Collect from the data below each line with "pixels".

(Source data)
************
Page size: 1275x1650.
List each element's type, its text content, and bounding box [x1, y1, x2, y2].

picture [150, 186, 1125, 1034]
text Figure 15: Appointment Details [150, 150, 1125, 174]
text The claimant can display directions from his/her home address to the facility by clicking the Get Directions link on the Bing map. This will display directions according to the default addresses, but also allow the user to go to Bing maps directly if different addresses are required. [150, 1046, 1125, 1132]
************
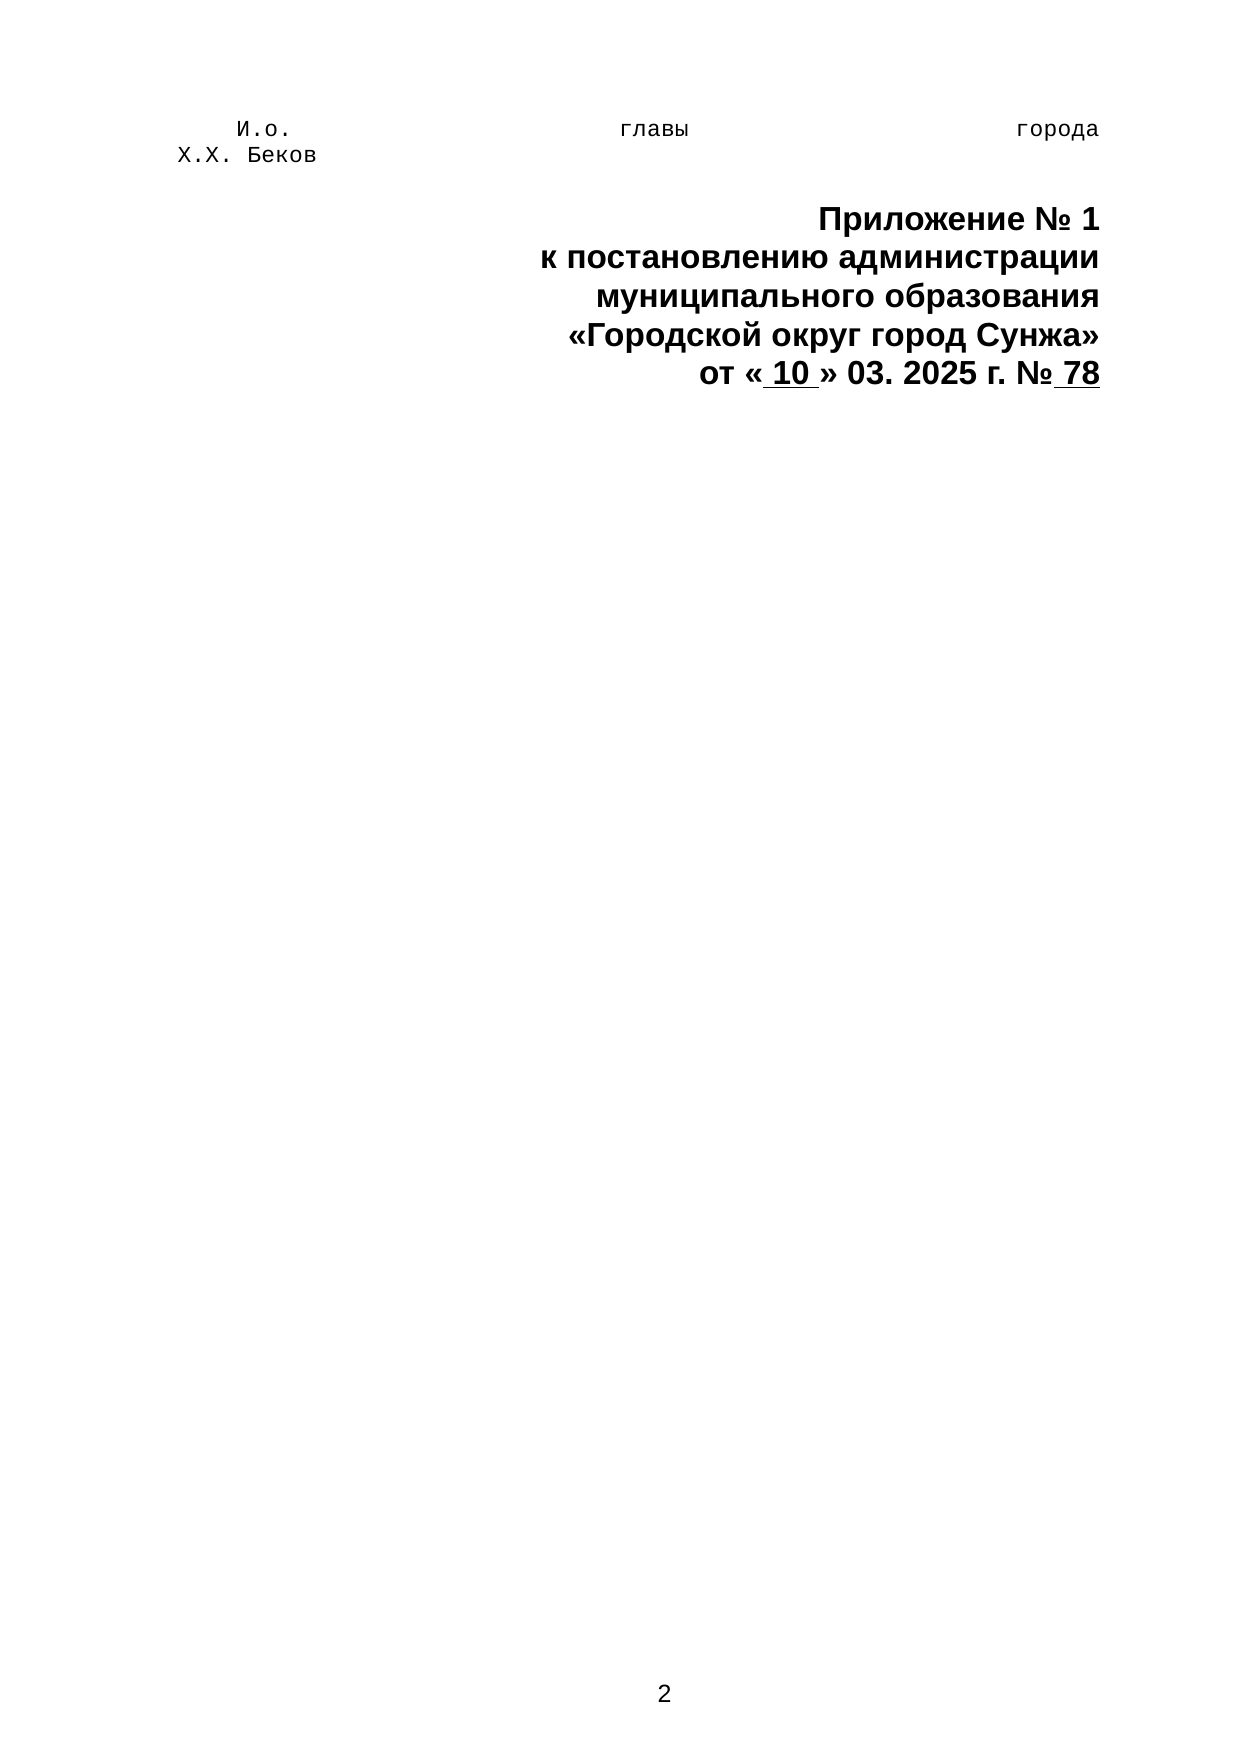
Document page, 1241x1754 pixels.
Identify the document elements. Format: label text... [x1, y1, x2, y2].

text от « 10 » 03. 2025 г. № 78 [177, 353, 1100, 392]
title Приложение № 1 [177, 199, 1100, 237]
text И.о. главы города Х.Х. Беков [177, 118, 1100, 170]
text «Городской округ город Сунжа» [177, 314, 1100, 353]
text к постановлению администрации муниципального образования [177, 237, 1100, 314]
************
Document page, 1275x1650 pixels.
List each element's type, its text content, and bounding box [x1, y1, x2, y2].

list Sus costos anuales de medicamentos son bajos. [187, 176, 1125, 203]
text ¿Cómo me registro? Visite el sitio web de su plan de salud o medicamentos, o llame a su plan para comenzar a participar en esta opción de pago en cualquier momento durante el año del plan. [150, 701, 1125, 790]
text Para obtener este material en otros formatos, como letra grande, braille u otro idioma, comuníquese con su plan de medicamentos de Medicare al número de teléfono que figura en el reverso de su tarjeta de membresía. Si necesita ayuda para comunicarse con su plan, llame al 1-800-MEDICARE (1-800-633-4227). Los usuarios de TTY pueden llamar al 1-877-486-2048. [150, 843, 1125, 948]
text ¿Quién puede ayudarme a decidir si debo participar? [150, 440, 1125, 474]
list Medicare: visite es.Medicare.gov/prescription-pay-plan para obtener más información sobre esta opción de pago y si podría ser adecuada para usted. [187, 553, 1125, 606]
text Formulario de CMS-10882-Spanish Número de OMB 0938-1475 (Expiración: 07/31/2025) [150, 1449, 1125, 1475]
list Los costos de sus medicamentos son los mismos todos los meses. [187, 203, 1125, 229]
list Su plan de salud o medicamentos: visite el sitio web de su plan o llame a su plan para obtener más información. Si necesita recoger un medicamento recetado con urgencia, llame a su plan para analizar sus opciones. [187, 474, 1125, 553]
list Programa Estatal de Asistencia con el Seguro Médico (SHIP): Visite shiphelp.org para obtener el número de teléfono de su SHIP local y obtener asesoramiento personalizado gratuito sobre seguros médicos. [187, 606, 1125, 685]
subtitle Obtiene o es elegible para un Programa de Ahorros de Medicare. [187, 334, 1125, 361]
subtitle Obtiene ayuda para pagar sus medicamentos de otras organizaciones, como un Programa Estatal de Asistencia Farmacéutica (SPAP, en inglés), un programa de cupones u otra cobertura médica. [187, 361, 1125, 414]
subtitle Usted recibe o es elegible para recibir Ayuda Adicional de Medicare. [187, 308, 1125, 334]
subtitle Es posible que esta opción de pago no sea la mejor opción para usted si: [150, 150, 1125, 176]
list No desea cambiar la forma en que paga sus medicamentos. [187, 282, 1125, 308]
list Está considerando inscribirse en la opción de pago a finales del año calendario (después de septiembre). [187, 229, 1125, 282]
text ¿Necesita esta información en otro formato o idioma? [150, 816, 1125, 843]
************
▶ **Exercise result**:
Document page, 1241x1754 pixels.
Document page, 1275x1650 pixels.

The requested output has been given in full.